- **RECORDS TO PROCESS**

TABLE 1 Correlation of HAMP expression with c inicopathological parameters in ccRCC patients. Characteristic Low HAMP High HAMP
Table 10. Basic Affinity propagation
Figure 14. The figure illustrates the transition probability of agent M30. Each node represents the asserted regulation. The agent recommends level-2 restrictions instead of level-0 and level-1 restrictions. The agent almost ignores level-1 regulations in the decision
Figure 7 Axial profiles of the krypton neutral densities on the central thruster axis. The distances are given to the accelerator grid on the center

* * *

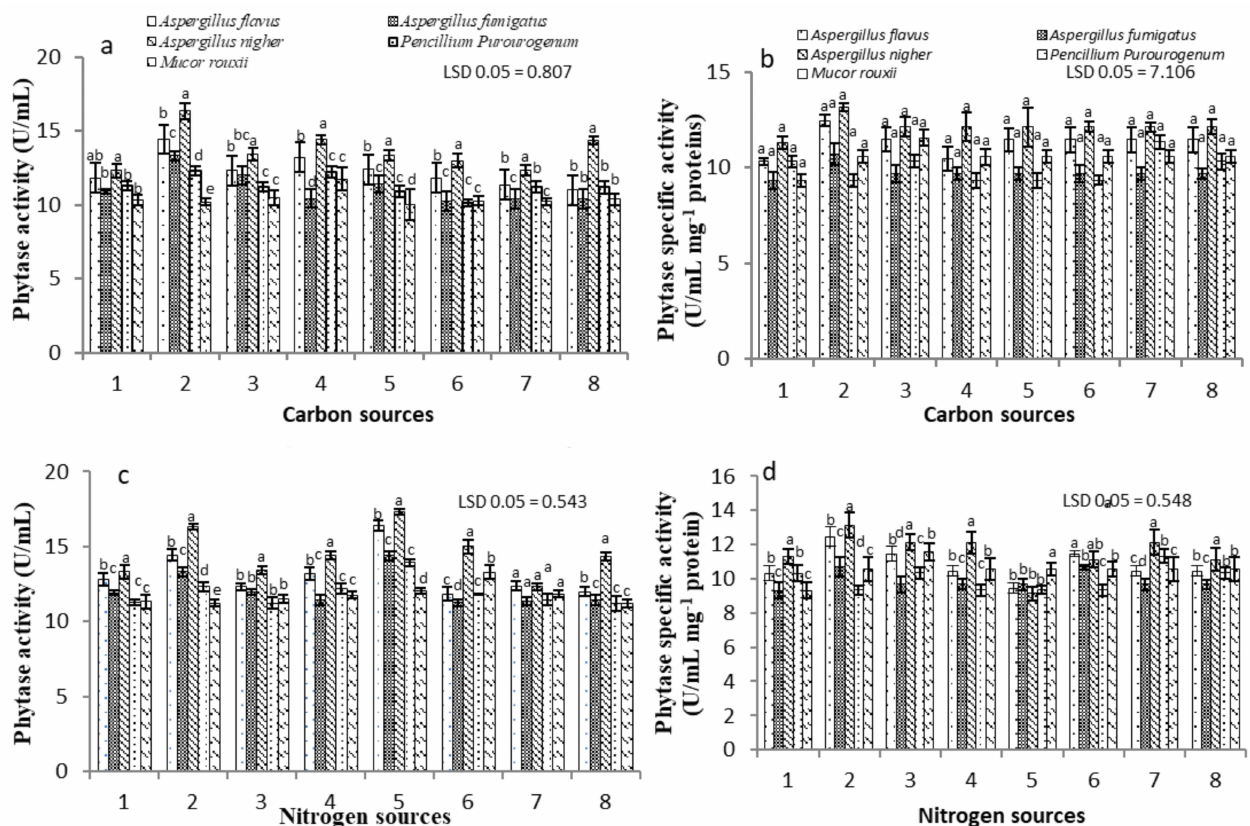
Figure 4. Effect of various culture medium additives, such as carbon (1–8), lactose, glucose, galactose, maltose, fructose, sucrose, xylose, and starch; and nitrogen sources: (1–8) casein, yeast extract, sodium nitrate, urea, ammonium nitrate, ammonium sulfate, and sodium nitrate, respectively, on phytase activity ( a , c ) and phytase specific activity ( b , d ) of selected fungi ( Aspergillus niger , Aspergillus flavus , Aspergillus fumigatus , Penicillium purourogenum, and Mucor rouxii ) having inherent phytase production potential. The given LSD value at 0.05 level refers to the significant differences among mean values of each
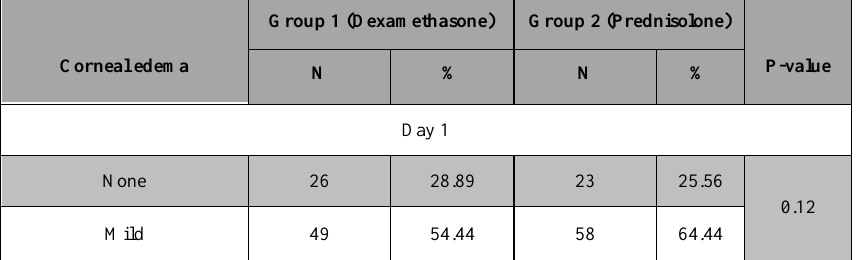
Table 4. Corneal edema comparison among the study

- **ACTION ITEM**
Go through the material above and report each line containing "level".

- **ANSWER TO THIS PROBLEM**
Figure 14. The figure illustrates the transition probability of agent M30. Each node represents the asserted regulation. The agent recommends level-2 restrictions instead of level-0 and level-1 restrictions. The agent almost ignores level-1 regulations in the decision
Figure 4. Effect of various culture medium additives, such as carbon (1–8), lactose, glucose, galactose, maltose, fructose, sucrose, xylose, and starch; and nitrogen sources: (1–8) casein, yeast extract, sodium nitrate, urea, ammonium nitrate, ammonium sulfate, and sodium nitrate, respectively, on phytase activity ( a , c ) and phytase specific activity ( b , d ) of selected fungi ( Aspergillus niger , Aspergillus flavus , Aspergillus fumigatus , Penicillium purourogenum, and Mucor rouxii ) having inherent phytase production potential. The given LSD value at 0.05 level refers to the significant differences among mean values of each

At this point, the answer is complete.